_What the task asks_
Should a line below contain the word "LIST", report it.

_Records supplied_
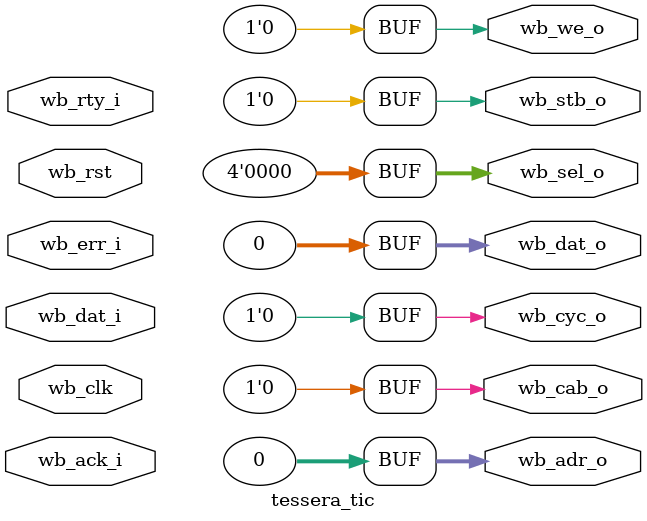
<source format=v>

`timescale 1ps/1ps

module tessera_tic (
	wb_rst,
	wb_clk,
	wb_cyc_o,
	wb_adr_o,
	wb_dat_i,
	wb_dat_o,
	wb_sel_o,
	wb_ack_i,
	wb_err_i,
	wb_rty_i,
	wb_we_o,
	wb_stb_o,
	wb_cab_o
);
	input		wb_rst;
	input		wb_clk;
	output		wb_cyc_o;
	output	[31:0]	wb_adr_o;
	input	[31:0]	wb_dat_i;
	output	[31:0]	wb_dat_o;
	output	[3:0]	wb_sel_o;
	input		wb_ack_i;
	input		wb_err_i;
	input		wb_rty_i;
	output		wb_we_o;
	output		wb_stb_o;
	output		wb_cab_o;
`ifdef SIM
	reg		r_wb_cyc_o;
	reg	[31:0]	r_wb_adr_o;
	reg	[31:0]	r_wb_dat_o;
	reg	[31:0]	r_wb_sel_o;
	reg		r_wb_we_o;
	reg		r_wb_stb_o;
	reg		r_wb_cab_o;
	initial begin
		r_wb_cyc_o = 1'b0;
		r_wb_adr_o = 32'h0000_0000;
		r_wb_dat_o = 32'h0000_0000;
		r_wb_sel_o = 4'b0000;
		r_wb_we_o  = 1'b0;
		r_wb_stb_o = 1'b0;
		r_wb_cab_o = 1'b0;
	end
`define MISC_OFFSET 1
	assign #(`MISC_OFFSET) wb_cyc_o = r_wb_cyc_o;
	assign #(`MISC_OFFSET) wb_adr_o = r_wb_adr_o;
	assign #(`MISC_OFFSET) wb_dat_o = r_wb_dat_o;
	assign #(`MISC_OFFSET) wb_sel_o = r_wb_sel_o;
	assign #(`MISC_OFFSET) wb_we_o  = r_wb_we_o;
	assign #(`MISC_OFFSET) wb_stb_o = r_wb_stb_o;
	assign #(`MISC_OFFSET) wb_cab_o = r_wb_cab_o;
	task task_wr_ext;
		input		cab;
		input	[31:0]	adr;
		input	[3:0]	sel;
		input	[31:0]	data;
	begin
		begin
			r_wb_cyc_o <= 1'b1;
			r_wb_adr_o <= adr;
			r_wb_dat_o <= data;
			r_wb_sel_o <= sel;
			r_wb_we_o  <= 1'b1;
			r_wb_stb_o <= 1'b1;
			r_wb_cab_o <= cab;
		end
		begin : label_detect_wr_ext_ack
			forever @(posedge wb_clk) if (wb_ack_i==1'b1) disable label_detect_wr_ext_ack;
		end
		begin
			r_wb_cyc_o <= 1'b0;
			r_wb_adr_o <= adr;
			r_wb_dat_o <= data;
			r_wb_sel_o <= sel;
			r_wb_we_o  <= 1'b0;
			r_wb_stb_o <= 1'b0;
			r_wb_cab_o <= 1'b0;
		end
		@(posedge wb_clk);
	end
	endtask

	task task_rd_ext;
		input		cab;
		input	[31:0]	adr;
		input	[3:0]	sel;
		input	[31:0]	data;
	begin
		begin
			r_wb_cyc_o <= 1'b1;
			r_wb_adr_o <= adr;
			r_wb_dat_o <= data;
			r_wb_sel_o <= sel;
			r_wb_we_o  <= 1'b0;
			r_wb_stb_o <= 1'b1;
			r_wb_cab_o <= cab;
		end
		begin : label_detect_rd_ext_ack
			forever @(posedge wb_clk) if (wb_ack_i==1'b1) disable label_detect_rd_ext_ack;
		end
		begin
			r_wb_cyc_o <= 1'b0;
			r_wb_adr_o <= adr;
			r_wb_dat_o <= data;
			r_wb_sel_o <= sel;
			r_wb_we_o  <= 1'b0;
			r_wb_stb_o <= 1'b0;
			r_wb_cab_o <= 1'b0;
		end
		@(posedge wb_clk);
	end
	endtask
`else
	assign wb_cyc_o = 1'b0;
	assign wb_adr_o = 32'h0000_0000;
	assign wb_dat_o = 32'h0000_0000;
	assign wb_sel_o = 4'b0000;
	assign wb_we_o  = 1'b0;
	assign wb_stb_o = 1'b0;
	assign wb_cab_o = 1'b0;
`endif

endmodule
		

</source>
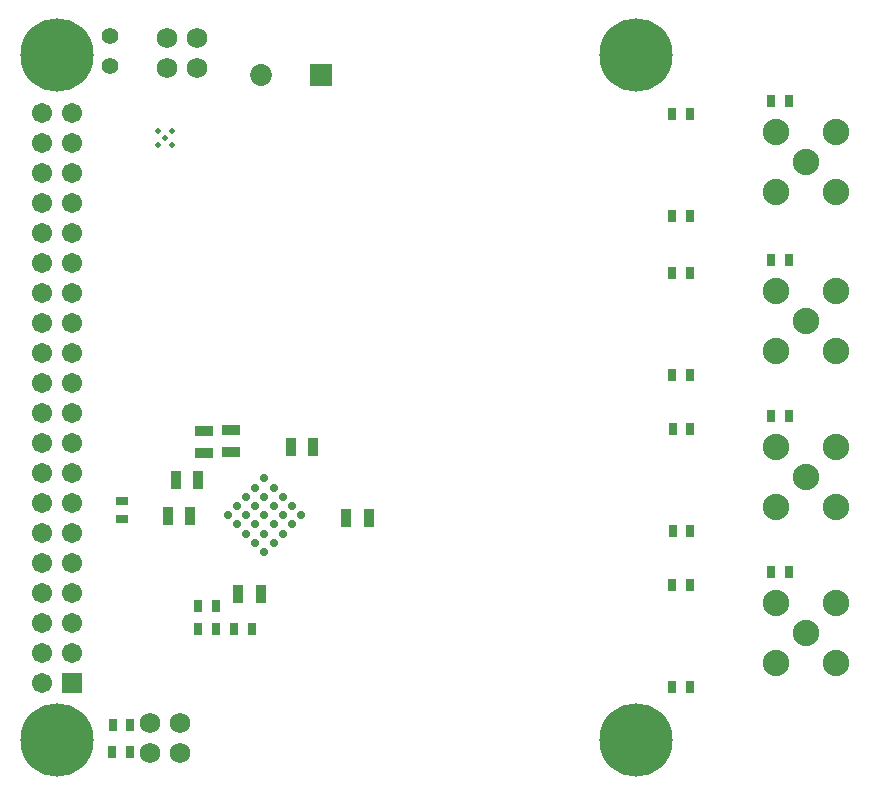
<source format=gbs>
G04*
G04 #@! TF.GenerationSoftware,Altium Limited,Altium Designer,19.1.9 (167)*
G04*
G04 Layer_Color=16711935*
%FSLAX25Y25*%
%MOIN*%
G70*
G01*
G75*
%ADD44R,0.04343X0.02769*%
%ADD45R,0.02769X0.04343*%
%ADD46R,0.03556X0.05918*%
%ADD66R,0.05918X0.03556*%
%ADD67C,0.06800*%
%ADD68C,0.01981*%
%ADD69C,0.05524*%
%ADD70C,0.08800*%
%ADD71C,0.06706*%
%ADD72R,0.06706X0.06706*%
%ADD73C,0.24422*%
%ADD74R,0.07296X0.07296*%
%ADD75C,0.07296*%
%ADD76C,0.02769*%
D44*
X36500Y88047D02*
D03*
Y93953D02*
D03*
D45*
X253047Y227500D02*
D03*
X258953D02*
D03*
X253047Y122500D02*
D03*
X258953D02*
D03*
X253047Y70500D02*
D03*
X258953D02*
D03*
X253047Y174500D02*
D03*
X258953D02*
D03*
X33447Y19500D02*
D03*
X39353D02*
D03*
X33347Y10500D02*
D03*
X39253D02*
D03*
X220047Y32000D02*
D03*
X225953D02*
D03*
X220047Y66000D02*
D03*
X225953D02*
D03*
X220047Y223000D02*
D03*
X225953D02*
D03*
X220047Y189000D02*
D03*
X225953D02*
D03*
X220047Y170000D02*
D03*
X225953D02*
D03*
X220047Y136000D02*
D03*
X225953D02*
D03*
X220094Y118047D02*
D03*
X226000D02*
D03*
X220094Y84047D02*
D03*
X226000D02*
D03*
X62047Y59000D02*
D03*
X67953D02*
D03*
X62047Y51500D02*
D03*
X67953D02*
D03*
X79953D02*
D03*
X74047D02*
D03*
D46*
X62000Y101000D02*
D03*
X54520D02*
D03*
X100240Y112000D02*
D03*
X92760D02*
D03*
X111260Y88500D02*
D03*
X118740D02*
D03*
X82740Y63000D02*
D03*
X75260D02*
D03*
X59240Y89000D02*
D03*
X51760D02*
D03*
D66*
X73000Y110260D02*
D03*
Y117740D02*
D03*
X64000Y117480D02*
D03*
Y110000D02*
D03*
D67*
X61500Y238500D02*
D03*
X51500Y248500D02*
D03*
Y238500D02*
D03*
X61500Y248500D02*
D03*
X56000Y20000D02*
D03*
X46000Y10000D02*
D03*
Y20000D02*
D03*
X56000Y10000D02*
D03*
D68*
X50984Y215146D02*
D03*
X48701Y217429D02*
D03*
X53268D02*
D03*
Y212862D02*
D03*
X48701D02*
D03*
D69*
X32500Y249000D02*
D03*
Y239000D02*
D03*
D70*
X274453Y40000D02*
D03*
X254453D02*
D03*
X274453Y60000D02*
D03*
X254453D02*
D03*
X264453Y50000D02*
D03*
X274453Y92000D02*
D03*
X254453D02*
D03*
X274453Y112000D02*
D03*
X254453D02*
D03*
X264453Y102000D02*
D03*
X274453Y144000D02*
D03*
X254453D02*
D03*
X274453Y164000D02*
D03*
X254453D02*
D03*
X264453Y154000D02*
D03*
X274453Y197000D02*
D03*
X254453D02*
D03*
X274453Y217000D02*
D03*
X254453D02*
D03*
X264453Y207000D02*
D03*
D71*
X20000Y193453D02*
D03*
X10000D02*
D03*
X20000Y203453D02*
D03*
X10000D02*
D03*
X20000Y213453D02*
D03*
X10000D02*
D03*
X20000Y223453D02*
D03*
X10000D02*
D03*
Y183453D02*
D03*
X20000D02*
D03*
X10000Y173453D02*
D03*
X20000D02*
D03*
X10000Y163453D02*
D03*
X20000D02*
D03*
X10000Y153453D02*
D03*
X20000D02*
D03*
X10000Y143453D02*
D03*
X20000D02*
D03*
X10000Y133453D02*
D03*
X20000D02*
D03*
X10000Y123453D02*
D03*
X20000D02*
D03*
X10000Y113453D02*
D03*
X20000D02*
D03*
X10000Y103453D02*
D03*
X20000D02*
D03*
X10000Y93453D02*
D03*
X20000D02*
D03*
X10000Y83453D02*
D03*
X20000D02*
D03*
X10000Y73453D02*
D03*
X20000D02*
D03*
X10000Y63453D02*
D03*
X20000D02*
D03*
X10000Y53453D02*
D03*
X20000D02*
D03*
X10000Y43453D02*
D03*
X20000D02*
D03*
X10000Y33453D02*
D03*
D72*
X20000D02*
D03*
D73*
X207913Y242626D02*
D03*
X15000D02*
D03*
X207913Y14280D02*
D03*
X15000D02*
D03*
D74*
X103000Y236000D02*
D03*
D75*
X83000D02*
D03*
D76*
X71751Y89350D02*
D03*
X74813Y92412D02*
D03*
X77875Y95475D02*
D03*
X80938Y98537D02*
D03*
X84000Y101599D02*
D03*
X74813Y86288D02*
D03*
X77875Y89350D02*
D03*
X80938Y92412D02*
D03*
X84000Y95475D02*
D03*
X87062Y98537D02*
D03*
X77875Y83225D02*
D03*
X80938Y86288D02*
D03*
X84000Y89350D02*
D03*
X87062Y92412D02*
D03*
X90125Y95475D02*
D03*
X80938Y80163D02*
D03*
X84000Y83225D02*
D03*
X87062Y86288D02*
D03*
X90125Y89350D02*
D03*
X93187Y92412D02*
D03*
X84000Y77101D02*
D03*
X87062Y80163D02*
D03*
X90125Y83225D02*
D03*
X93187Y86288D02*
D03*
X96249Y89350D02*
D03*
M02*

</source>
==
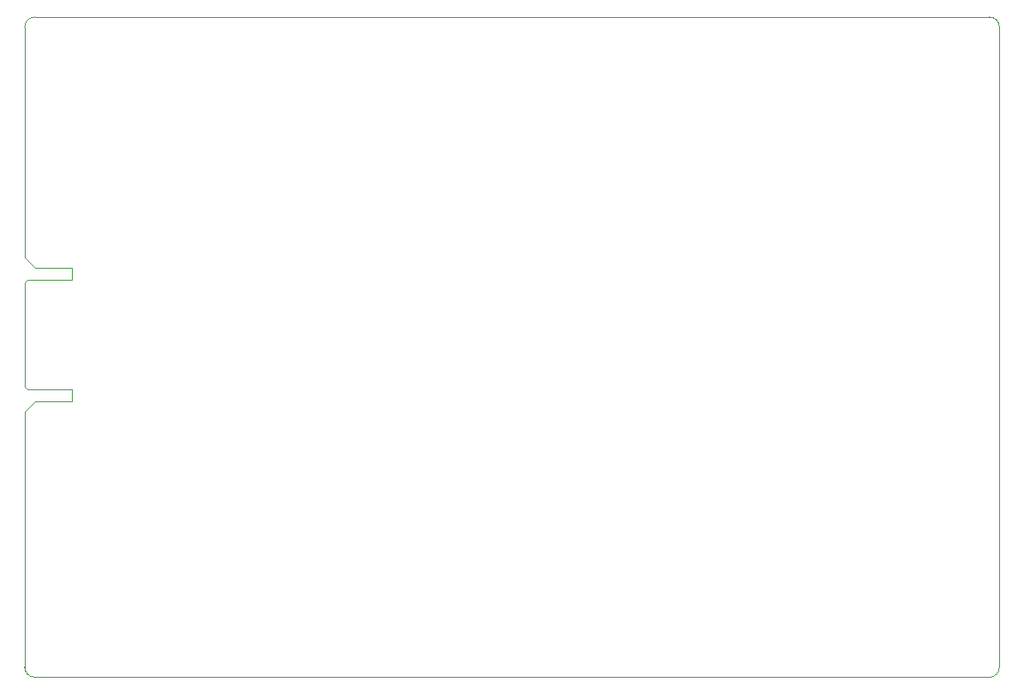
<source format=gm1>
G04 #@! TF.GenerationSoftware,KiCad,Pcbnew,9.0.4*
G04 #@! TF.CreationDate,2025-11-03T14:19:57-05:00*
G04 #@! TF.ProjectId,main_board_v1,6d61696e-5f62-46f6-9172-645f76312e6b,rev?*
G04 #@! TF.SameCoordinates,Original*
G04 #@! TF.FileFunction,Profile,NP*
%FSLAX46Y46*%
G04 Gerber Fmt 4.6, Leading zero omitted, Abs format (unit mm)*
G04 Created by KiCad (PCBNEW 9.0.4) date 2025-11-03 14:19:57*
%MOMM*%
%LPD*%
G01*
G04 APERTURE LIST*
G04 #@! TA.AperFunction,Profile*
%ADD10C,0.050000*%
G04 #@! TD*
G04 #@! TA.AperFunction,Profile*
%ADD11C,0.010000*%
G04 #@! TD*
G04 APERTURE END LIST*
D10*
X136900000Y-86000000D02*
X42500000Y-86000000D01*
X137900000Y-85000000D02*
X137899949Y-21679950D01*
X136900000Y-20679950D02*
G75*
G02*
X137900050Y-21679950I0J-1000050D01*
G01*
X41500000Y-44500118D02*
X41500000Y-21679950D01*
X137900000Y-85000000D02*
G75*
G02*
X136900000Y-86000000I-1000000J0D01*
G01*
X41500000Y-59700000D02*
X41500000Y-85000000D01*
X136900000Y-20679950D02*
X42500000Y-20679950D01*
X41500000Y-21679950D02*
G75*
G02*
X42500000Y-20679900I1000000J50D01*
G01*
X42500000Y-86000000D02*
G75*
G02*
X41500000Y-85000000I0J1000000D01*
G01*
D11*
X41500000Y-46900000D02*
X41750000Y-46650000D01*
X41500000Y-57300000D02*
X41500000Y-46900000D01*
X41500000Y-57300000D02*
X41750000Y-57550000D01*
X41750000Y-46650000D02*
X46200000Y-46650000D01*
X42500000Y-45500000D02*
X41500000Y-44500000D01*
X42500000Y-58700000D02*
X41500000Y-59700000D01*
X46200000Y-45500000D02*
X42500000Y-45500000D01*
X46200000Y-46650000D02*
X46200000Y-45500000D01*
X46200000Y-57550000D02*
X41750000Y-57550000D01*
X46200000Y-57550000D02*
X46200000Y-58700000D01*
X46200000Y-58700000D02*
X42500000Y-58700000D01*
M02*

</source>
* * *
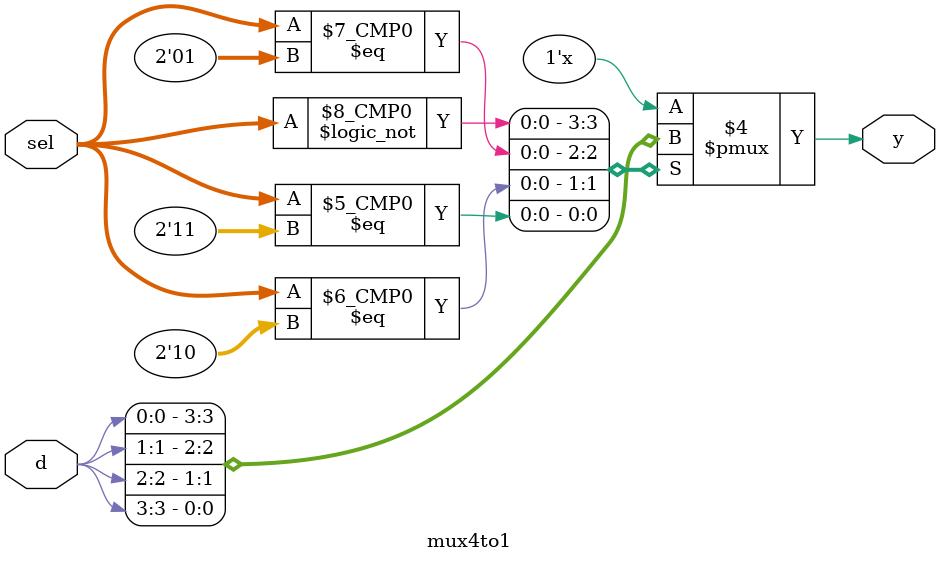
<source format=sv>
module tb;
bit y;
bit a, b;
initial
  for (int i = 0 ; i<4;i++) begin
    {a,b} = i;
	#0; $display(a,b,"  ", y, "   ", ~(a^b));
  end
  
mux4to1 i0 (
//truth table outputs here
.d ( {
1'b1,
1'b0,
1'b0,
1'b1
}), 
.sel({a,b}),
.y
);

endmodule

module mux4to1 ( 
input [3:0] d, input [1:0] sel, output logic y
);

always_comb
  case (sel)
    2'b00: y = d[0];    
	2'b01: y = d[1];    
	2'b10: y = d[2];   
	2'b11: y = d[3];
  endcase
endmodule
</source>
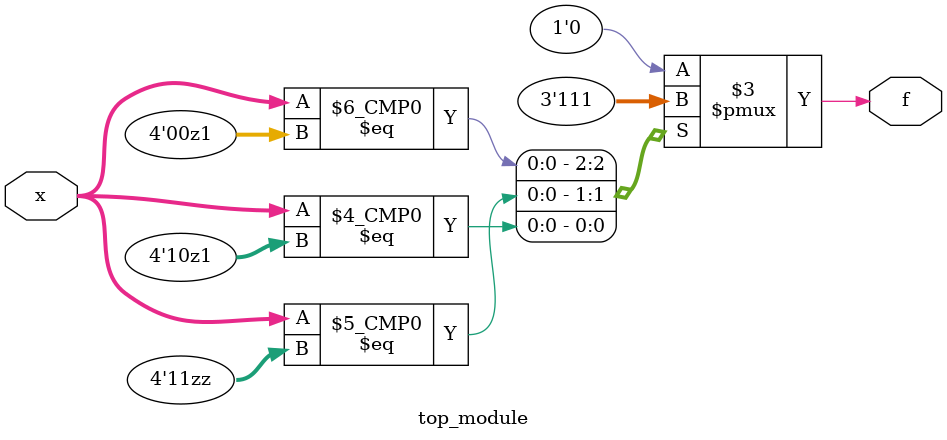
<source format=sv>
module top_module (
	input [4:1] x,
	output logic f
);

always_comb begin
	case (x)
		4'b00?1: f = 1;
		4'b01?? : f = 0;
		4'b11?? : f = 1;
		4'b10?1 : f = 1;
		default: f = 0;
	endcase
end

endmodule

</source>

_Output for this task_
G04 APERTURE LIST*
G04 APERTURE END LIST*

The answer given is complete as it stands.